### Set of tasks
1: Answer these from the forum thread about Hatteras Outfitters, one line each:
(a) How long ago did flyreel61 order the reel online?
(b) What does basstardo say to plan on?
(c) According to eric, what does he do if he knows he can't get an item and has to order it?
2: In the forum thread about Hatteras Outfitters, why does Mark G tell flyreel61 to do a search?

### Extract provided

# What happened to Hatteras outfitters



## flyreel61

Ordered a reel three weeks ago online. I have called and emailed. No reply. Are they out of business? Thanks Tim:fishing:


----------



## Mark G

flyreel61 said:


> Ordered a reel three weeks ago online. I have called and emailed. No reply. Are they out of business? Thanks Tim:fishing:


Do a search on here- that question comes up now and then.


----------



## Mark G

*for starters*

http://www.pierandsurf.com/forum/showthread.php?t=51290&highlight=hatteras+outfitters


----------



## basstardo

Yep, do a search. Plan to wait a while.


----------



## eric

i personally dont use HO because of what i hear.
i dont wanna bash him or his business.
but i run my own too. customer satisfaction is #1

if i blatantly know i cant get something/item and have to order. i tell the customer first.
i really dont need to take the money unless the customer is fine with it.

### Extracted records
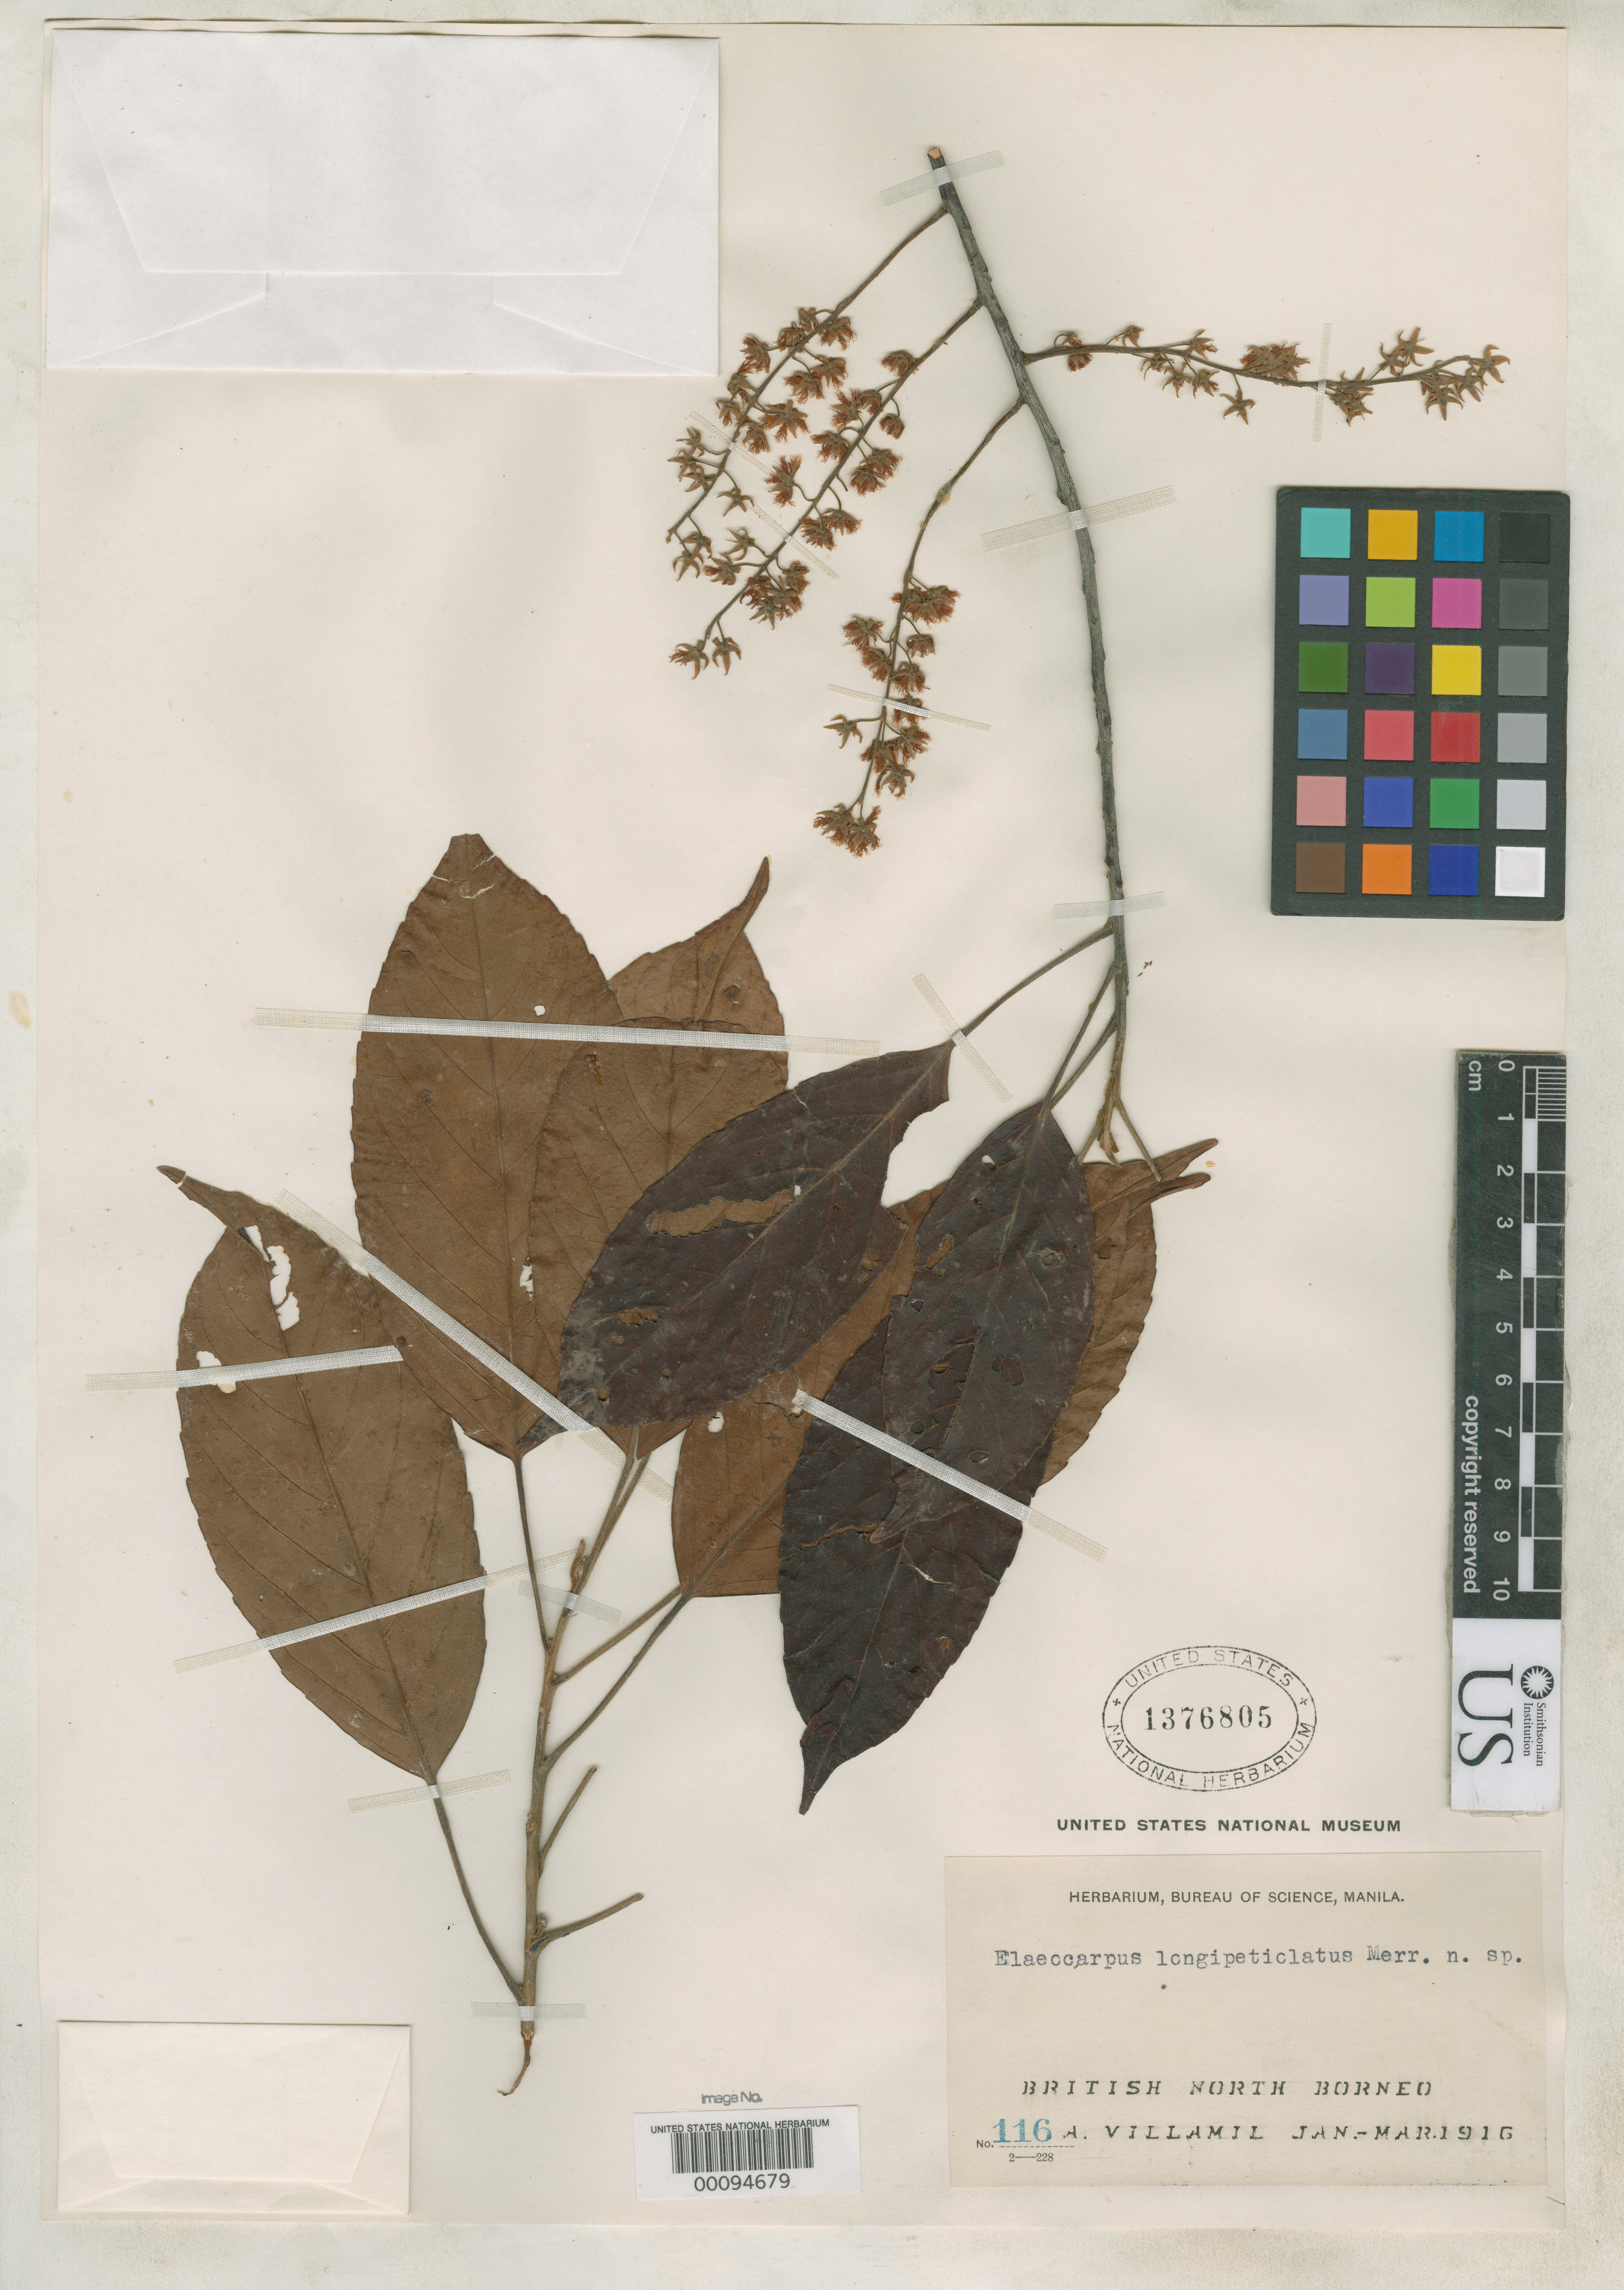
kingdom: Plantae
--
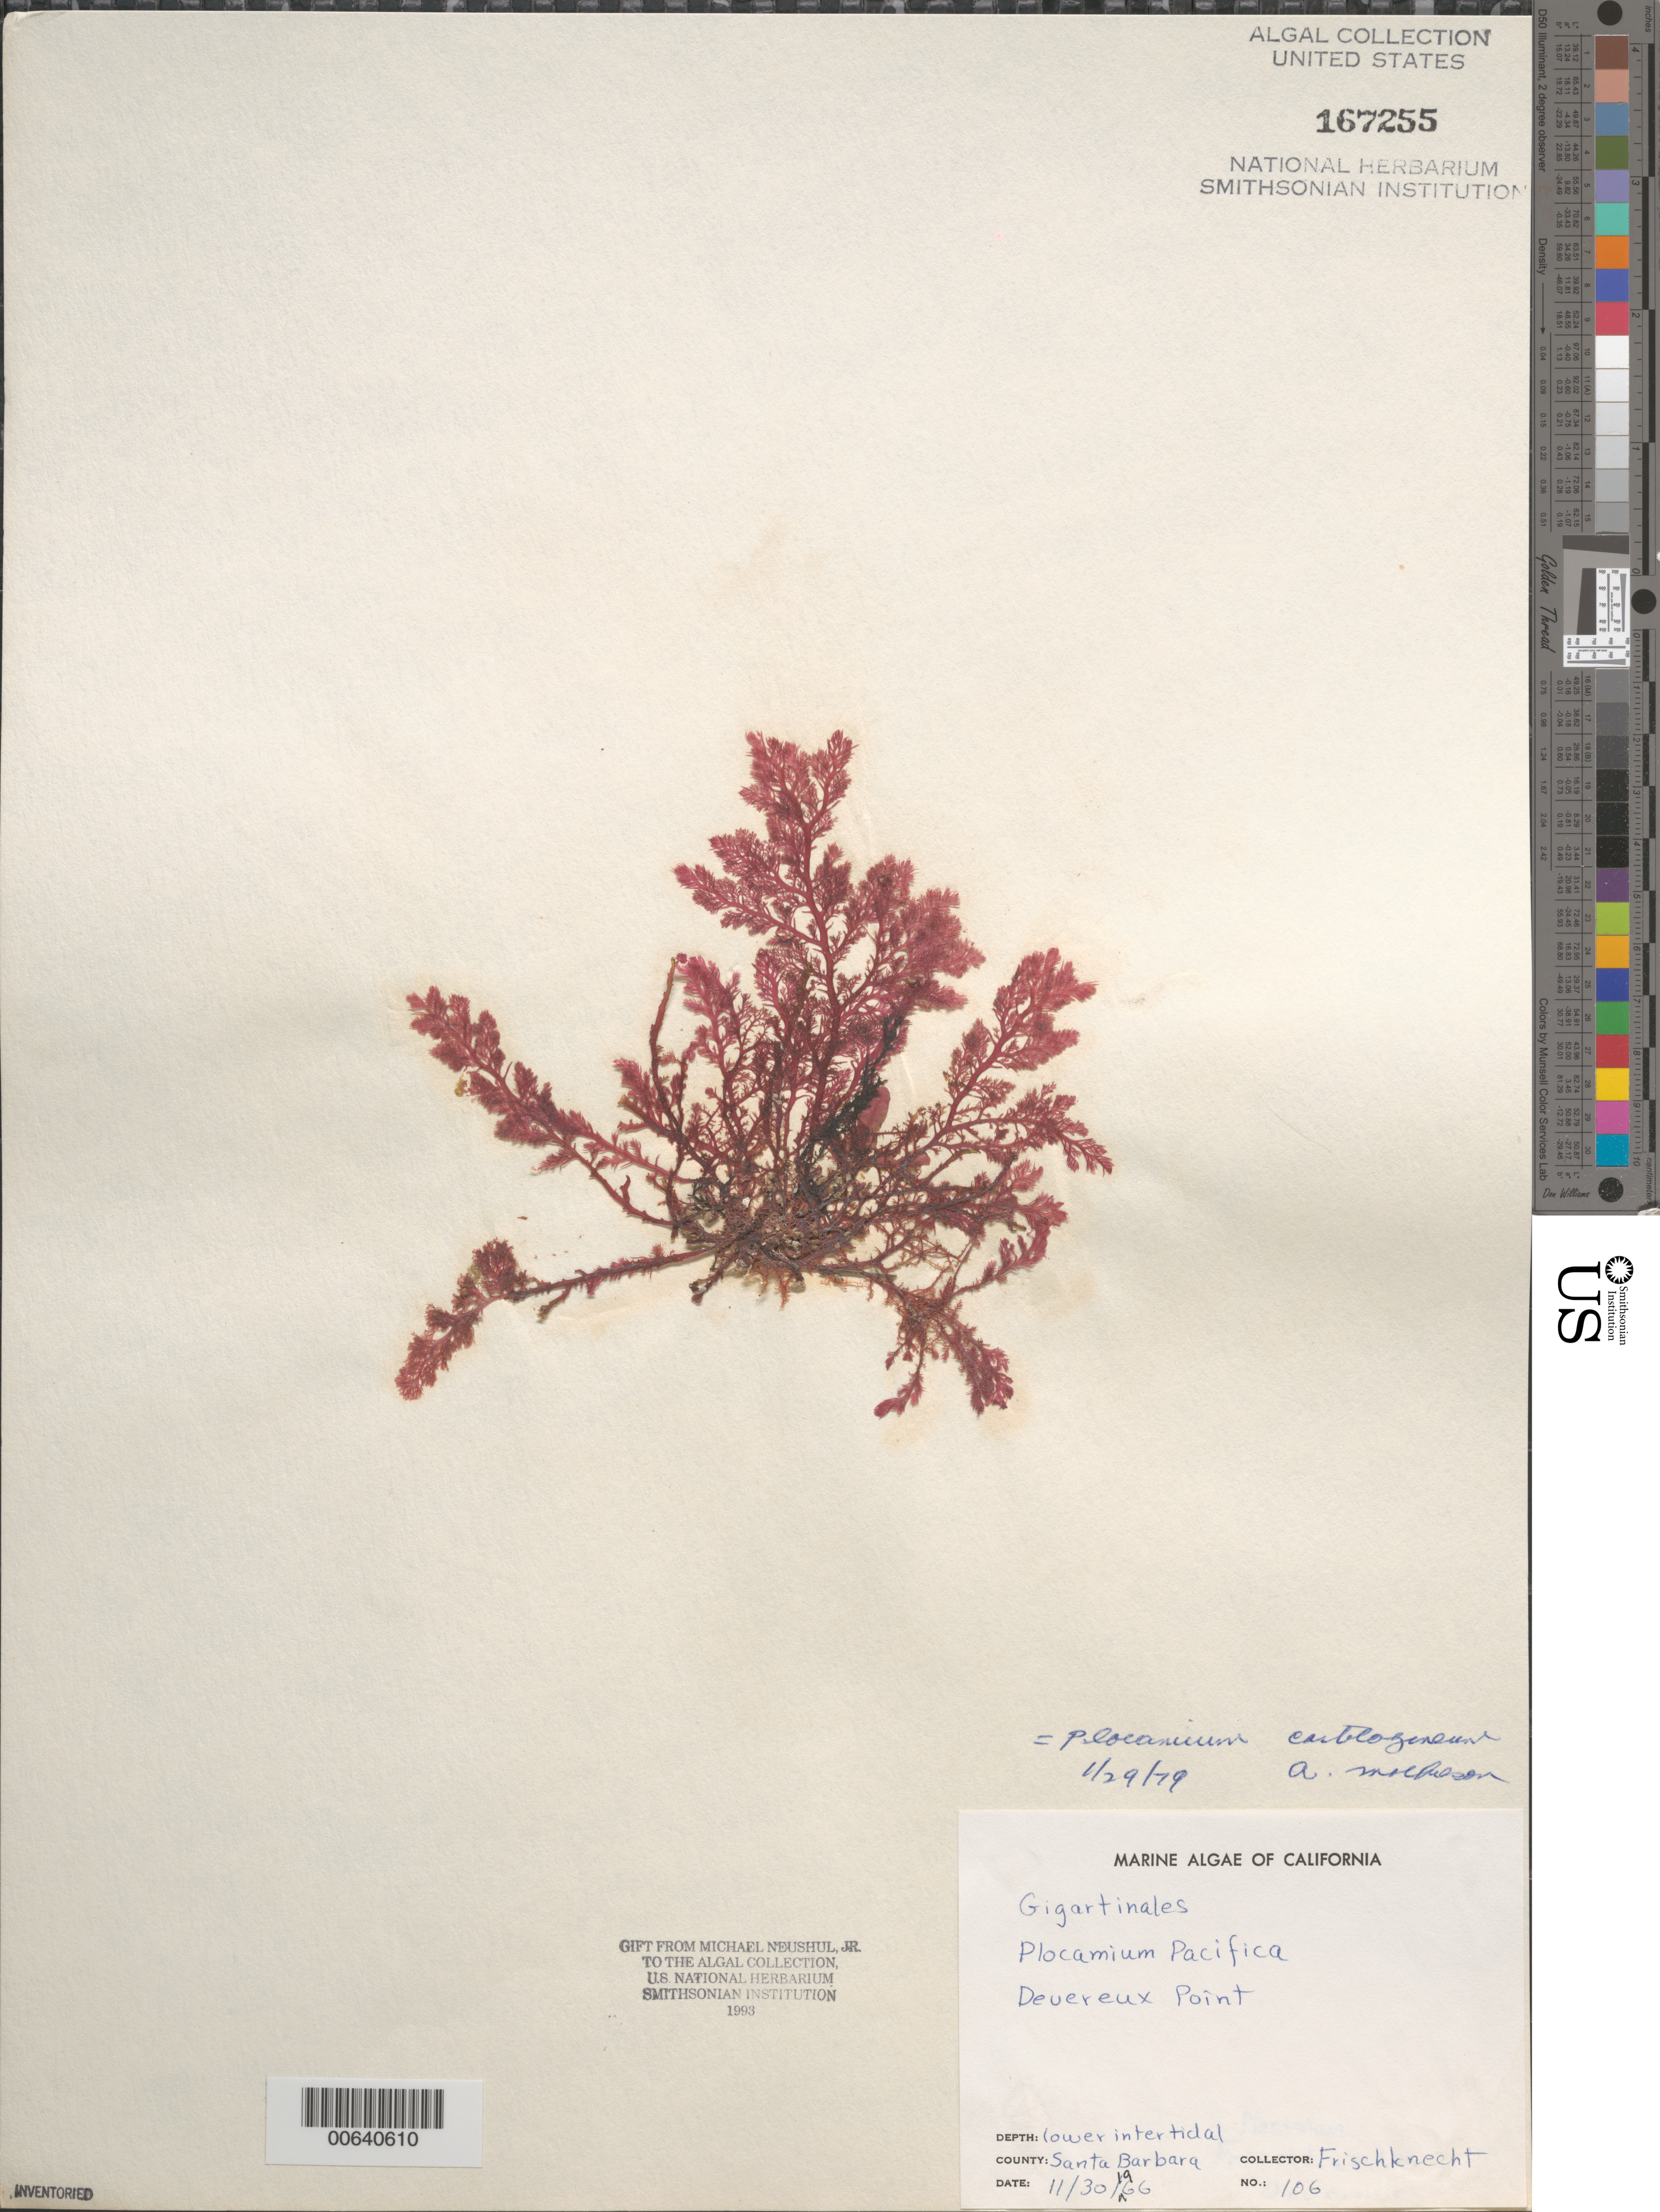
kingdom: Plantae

### Expected results
1:
(a) Three weeks ago.
(b) Waiting a while.
(c) He tells the customer first.

2: Mark G suggests searching because the question comes up on the forum now and then. He then posts a link to one such thread "for starters."